#### REQUIRED WORK:
Beginning at the line that includes "USERS_CAN_SELF_REGISTER = True", return each line exactly through the end of the listing, and no line before it.

#### DATA SUPPLIED:
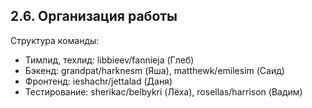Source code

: ## 2.6. Организация работы

Структура команды:
+ Тимлид, техлид: libbieev/fannieja (Глеб)
+ Бэкенд: grandpat/harknesm (Яша), matthewk/emilesim (Саид)
+ Фронтенд: ieshachr/jettalad (Даня)
+ Тестирование: sherikac/belbykri (Лёха), rosellas/harrison (Вадим)
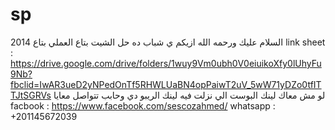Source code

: # sp
السلام عليك ورحمه الله 
ازيكم ي شباب ده حل الشيت بتاع العملي بتاع 2014
link sheet : https://drive.google.com/drive/folders/1wuy9Vm0ubh0V0eiuikoXfy0lUhyFu9Nb?fbclid=IwAR3ueD2yNPedOnTf5RHWLUaBN4opPaiwT2uV_5wW71yDZo0tfITTJtSGRVs
لو مش معاك لينك البوست الي نزلت فيه لينك الريبو دي وحابب تتواصل معايا 
facbook : https://www.facebook.com/sescozahmed/
whatsapp : +201145672039
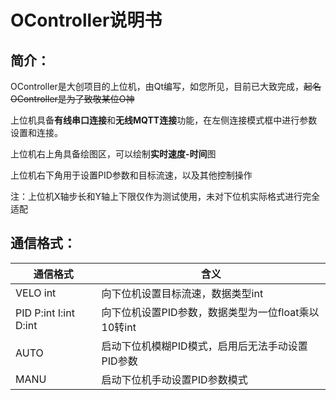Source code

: # OController说明书



## 简介：

OController是大创项目的上位机，由Qt编写，如您所见，目前已大致完成，~~起名OController是为了致敬某位O神~~

上位机具备**有线串口连接**和**无线MQTT连接**功能，在左侧连接模式框中进行参数设置和连接。

上位机右上角具备绘图区，可以绘制**实时速度-时间**图

上位机右下角用于设置PID参数和目标流速，以及其他控制操作

注：上位机X轴步长和Y轴上下限仅作为测试使用，未对下位机实际格式进行完全适配

## 通信格式：

| 通信格式              | 含义                                                |
| --------------------- | --------------------------------------------------- |
| VELO int              | 向下位机设置目标流速，数据类型int                   |
| PID P:int I:int D:int | 向下位机设置PID参数，数据类型为一位float乘以10转int |
| AUTO                  | 启动下位机模糊PID模式，启用后无法手动设置PID参数    |
| MANU                  | 启动下位机手动设置PID参数模式                       |
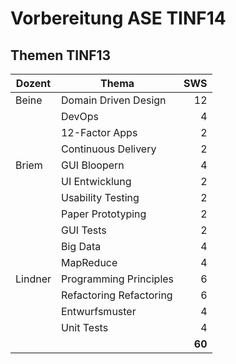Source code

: # Vorbereitung ASE TINF14
## Themen TINF13
| Dozent  | Thema                   | SWS  |
| ------- | ----------------------- | ----:|
| Beine   | Domain Driven Design    | 12   |
|         | DevOps                  | 4    |
|         | 12-Factor Apps          | 2    |
|         | Continuous Delivery     | 2    |
| Briem   | GUI Bloopern            | 4    |
|         | UI Entwicklung          | 2    |
|         | Usability Testing       | 2    |
|         | Paper Prototyping       | 2    |
|         | GUI Tests               | 2    |
|         | Big Data                | 4    |
|         | MapReduce               | 4    |
| Lindner | Programming Principles  | 6    |
|         | Refactoring Refactoring | 6    |
|         |	Entwurfsmuster          | 4    |
|         |	Unit Tests              | 4    |
|         |                         |**60**|
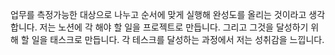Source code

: 업무를 측정가능한 대상으로 나누고 순서에 맞게 실행해 완성도를 올리는 것이라고 생각합니다.
저는 노션에 각 해야 할 일을 프로젝트로 만듭니다.
그리고 그것을 달성하기 위해 할 일을 태스크로 만듭니다. 각 테스크를 달성하는 과정에서 저는 성취감을 느낍니다.
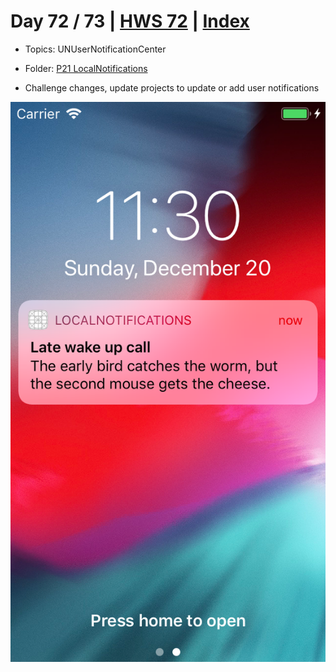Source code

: # Day 72 / 73 | [HWS 72](https://www.hackingwithswift.com/100/72) | [Index](https://github.com/JulesMoorhouse/100DaysOfSwift/blob/master/README.md)

- Topics: UNUserNotificationCenter

- Folder: [P21 LocalNotifications](https://github.com/JulesMoorhouse/100DaysOfSwift/tree/master/P21%20LocalNotifications/LocalNotifications)


- Challenge changes, update projects to update or add user notifications

<img src="../Images/day72-p21.png">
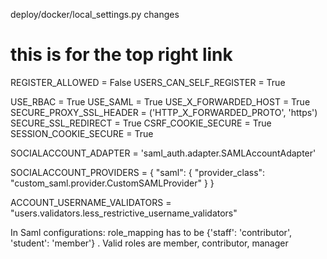 deploy/docker/local_settings.py changes

# this is for the top right link
REGISTER_ALLOWED = False
USERS_CAN_SELF_REGISTER = True

USE_RBAC = True
USE_SAML = True
USE_X_FORWARDED_HOST = True
SECURE_PROXY_SSL_HEADER = ('HTTP_X_FORWARDED_PROTO', 'https')
SECURE_SSL_REDIRECT = True
CSRF_COOKIE_SECURE = True
SESSION_COOKIE_SECURE = True

SOCIALACCOUNT_ADAPTER = 'saml_auth.adapter.SAMLAccountAdapter'

SOCIALACCOUNT_PROVIDERS = {
    "saml": {
        "provider_class": "custom_saml.provider.CustomSAMLProvider"
    }
}

ACCOUNT_USERNAME_VALIDATORS = "users.validators.less_restrictive_username_validators"

In Saml configurations:
 role_mapping has to be 
{'staff': 'contributor', 'student': 'member'} . Valid roles are member, contributor, manager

#### TASK SOLUTION:
USERS_CAN_SELF_REGISTER = True

USE_RBAC = True
USE_SAML = True
USE_X_FORWARDED_HOST = True
SECURE_PROXY_SSL_HEADER = ('HTTP_X_FORWARDED_PROTO', 'https')
SECURE_SSL_REDIRECT = True
CSRF_COOKIE_SECURE = True
SESSION_COOKIE_SECURE = True

SOCIALACCOUNT_ADAPTER = 'saml_auth.adapter.SAMLAccountAdapter'

SOCIALACCOUNT_PROVIDERS = {
    "saml": {
        "provider_class": "custom_saml.provider.CustomSAMLProvider"
    }
}

ACCOUNT_USERNAME_VALIDATORS = "users.validators.less_restrictive_username_validators"

In Saml configurations:
 role_mapping has to be 
{'staff': 'contributor', 'student': 'member'} . Valid roles are member, contributor, manager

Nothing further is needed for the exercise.